Art is everywhere. It adorns the side of your kid’s cereal box; it is the ‘swoosh’ stamped on the side of your running shoes; it is animated in the video game worlds you traverse. We absorb it every day, often with little consideration. But then there is the art that stops one in their tracks; gives us pause to process the beauty of their creation or message. How people respond to artwork in their day to day lives is unique to the individual but the fact is that it transcends race, sex, religion and language barriers. Yes, it can be used to sell us crap that we don’t need, however it is also an immeasurably valuable mechanism that can be used to communicate and document shared human emotions and experiences.

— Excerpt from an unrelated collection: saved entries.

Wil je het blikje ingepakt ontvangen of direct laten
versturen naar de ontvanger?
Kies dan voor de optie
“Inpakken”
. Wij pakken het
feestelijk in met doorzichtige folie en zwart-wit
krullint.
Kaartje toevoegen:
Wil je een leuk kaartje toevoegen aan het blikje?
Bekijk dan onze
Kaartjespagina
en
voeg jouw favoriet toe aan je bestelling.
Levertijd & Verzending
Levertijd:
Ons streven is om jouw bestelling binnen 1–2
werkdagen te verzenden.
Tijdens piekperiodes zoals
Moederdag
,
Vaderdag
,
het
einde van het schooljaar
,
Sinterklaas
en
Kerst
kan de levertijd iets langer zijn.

What is your signature in your work?

The bulk of my work largely centres around iconic pop culture imagery from the music, movies or video games that inspired me in my youth. I incorporate ‘pixilation’ – a combination of calculated squares and erratic circular textures into the pieces, the juxtaposition of which emphasise the reality of life – we wish to control everything yet inevitably cannot do so.

Do you have any thoughts or feelings around street art you would add? Is it a place to express important messages to the younger generations?

I vehemently detest ‘tagging’ for the most part but am a firm believer that quality street art has earned the right to be recognised as a genuine artistic movement that should be celebrated. I am currently working with Haugesund council helping to teach 13-18 year olds the fundamentals of street art in practice. The recent pieces I’ve done around the city are of figures they are unlikely to know, yet the significance of their achievements and what they represent should not be overlooked… John Lennon: peace, Jimmy Hendrix: freedom, Kurt Cobain: nihilism… They may not know who Tony Hawk is but his contribution to skateboarding is unprecedented which is why I selected him for my piece in the local skatepark. Although street art is transient, it at least helps to introduce these inspirational figures to a younger audience

We now live in extraordinarily strange times and I believe both art and music should be used as essential tools to show people that there is still hope left. A simple street art piece can poke fun at a government’s apocryphal narrative or query so called ’truths’ portrayed in false media articles. It can highlight systemic racism, transphobia or environmental issues. It can expose the horrific nature of police brutality, or satirically portray our hopeless addiction to social media. If street art can elicit a response in the younger generation, perhaps it will have done enough for them to question and act upon the issues that are most important.